PHILADELPHIA -- The Los Angeles Kings won the Stanley Cup twice in the past three seasons with the help of a couple of former Philadelphia Flyers. They started the process of winning the Cup again this weekend at the Flyers' home, Wells Fargo Center.
The Kings picked 10 players at the 2014 NHL Draft over two days, including nine Saturday, with the goal of having those players become part of the foundation that keeps the Kings among the leading contenders to win the Cup again.
"I saw Jonathan Toews interviewed the other day and ... you see Toews lamenting about watching us celebrating on the ice and how close they were," Kings vice president of hockey operations and director of player personnel Michael Futa said. "These are the days that stuff gets sorted out. This is the next wave of Kings."
That started Friday when the team selected Swedish power forward Adrian Kempe with the 29th pick. The 6-foot-1, 178-pound right wing had three goals and 19 points in 20 games with Modo in Sweden's junior league, and five goals and 11 points in 45 games with Modo in the Swedish Hockey League.
"We feel with Kempe we got somebody who plays a style that [Kings coach] Darryl [Sutter] expects our guys to play with his big-body presence on the wall and his ability to grind opponents down," Futa said. "He runs over people. He always wore a letter with whatever team he was on. He's mean, but he's got some skill set to him. He brings a little different flourish to him. Maybe a Tanner Pearson-style of game with a little more bite."
The Kings traded forward Linden Vey to the Vancouver Canucks for the 50th pick and selected Kingston Frontenacs defenseman Roland McKeown. McKeown (6-foot, 195) had 11 goals, 43 points and a plus-38 rating in 62 regular-season Ontario Hockey League games and was No. 27 on NHL Central Scouting's final ranking of North American skaters.
"He's an exceptional young puck-moving defenseman, he's got exceptional feet," Futa said. "He's got some areas of his defensive game that he's got to work out. Where we had him on our list, to be able to get him where we got him we're thrilled about."
McKeown had hoped to go in the first round Friday, but to have the Stanley Cup champion move up to select him was a nice consolation prize.
"That trade, when I heard it, I thought, 'This could get interesting,'" McKeown said. "To be able to have that trade and move up to get me was a very proud moment, and to know you're wanted at that spot, that's a pretty amazing feeling."

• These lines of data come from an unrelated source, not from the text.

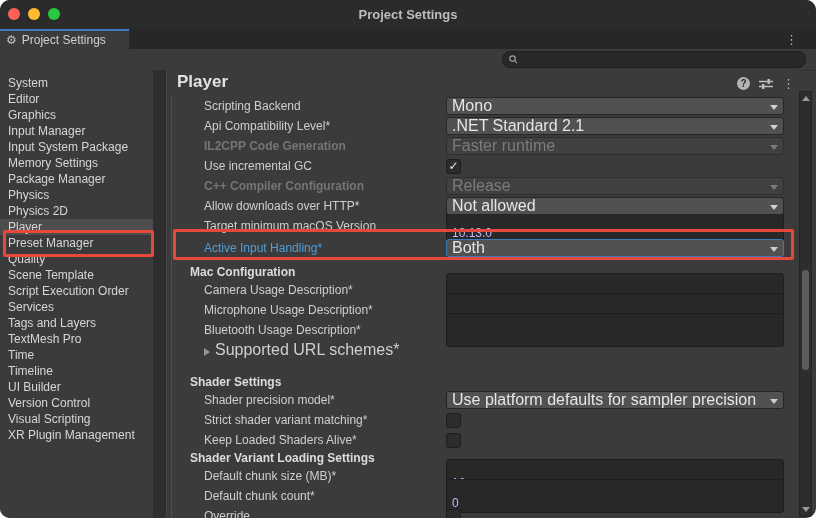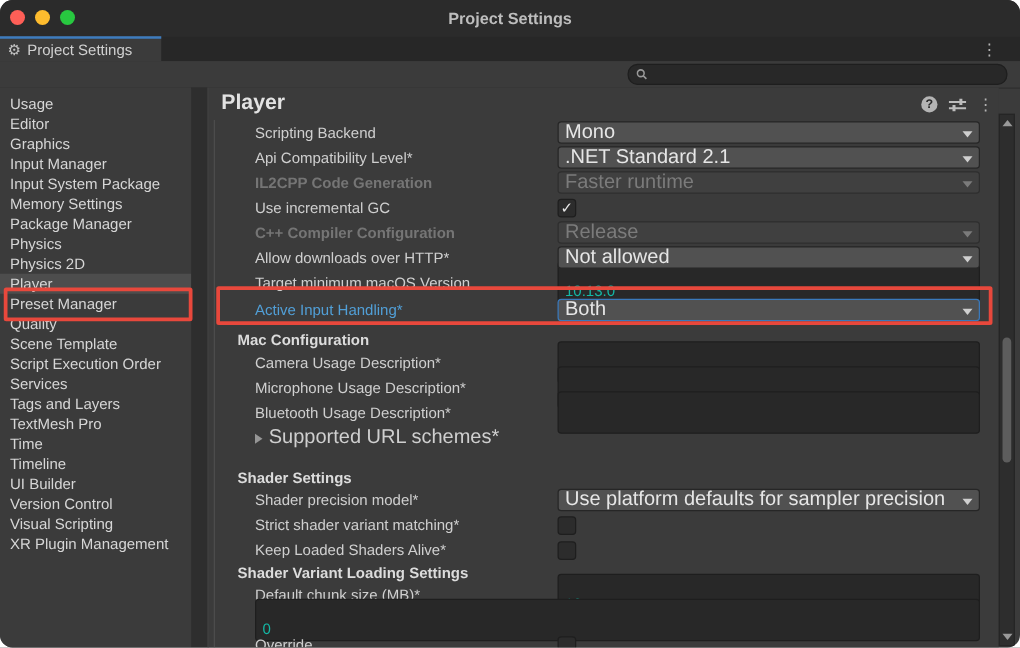--- a/index.html
+++ b/index.html
@@ -106,7 +106,7 @@
   </div>
 
   <div id="sidebar">
-      <div class="side-item">Usage</div>
+      <div class="side-item">System</div>
       <div class="side-item">Editor</div>
       <div class="side-item">Graphics</div>
       <div class="side-item">Input Manager</div>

The Kings selected Ottawa 67's defenseman Alex Lintuniemi with their second second-round pick (No. 60), then took center Michael Amadio of the North Bay Battalion in the third round (No. 90).

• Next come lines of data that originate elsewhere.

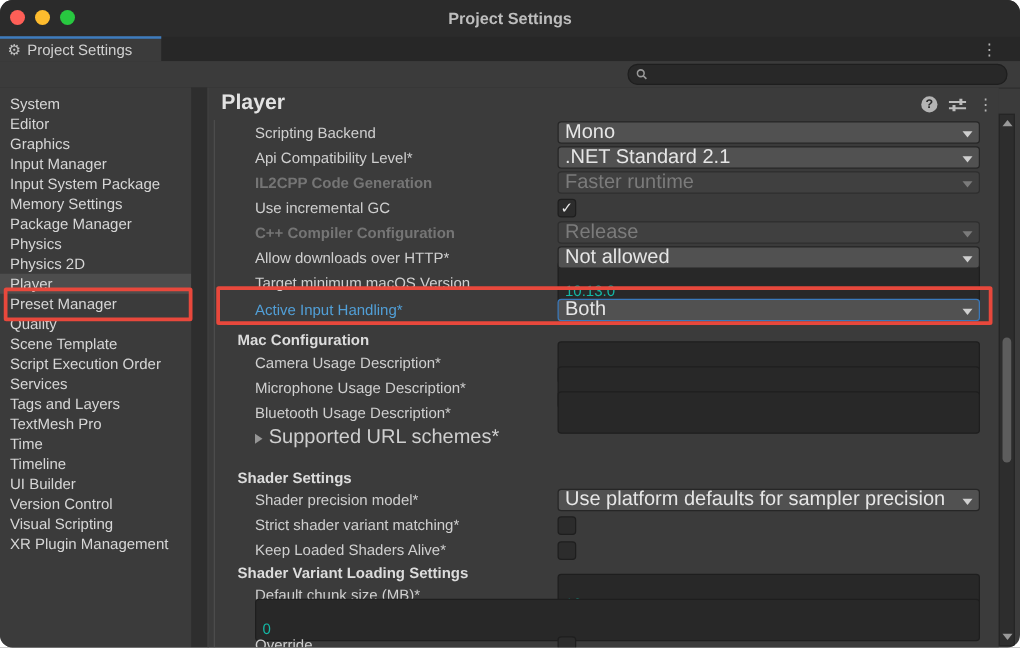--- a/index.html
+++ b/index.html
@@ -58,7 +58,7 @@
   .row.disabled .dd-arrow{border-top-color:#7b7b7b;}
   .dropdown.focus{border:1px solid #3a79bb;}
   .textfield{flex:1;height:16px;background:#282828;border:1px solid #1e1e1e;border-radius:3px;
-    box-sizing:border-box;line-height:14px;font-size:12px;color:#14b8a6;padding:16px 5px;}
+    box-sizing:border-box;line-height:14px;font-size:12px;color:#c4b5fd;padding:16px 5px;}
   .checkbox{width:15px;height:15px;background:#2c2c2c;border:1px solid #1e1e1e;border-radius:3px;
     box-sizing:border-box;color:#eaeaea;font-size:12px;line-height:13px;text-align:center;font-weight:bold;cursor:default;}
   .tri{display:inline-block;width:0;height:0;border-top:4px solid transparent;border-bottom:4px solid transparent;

Expectations are prospects who are picked in the first three rounds are considered solid bets to contribute to an NHL roster. But it's success in later rounds that help contenders become champions. Kings defenseman Alec Martinez, who scored the series-clinching goals in the Western Conference Final and Stanley Cup Final, was a fourth-round pick, as was forward Dwight King. Forward Jordan Nolan was a seventh-round pick.
"Compete is something we never get cheated on," Futa said. "Jordan Nolan we took in the seventh round and it was about competition and his ability to compete. The guys that we've hit on late, the mantra we go by with is, compete."
That's what sold Futa and his staff on right wing Spencer Watson, who was picked in the seventh round (No. 209).
Watson, who was expected to be a top prospect when the season started, had 33 goals and 68 points in 65 games and was No. 59 on Central Scouting's final ranking. He was overshadowed a bit by Kingston teammates McKeown and Samuel Bennett, who went No. 4 to the Calgary Flames.
Futa mentioned Watson's natural talent around the net, but said what impressed him most was Watson's attitude when he came to the Kings' draft table.
"He's been sitting here two days waiting for his name to be called," he said. "And you didn't see any pout on his face when he came down those stairs. That tells me something about this kid. He'll use this experience as a growing experience. I'm glad he gutted it out. It's a nice story. When I saw he was here, I said, 'Good for him.'"
Futa saw similar traits in sixth-round pick (No. 157) center Jake Marchment from the Belleville Bulls. He's the nephew of former NHL defenseman Bryan Marchment.
"He's got the same heaviness that his uncle had, and I mean that in a good sense," Futa said. "He has to work on his feet. ... They're not anywhere near an NHL level but his complete level is at the highest level you can possibly get. He plays hard, he's in the right position all the time.
"There's not one thing this kid won't do to give himself a chance to be a player. He's got the Marchment blood in him."
The Kings' 10 picks are the most by a Stanley Cup champion since the Chicago Blackhawks made 10 picks weeks after winning the Cup in 2010. The Blackhawks are starting to reap the benefits of that group with third-round pick center Joakim Nordstrom playing 16 regular-season and seven Stanley Cup Playoff games. The hope is that in a few years the players the Kings picked this weekend will start having an impact.
"You have to keep challenging yourself to be the best," Futa said. "We have a great staff, a small staff, but Dean [Lombardi, general manager] has set the bar high with what we expect of ourselves and I think we had a great couple days."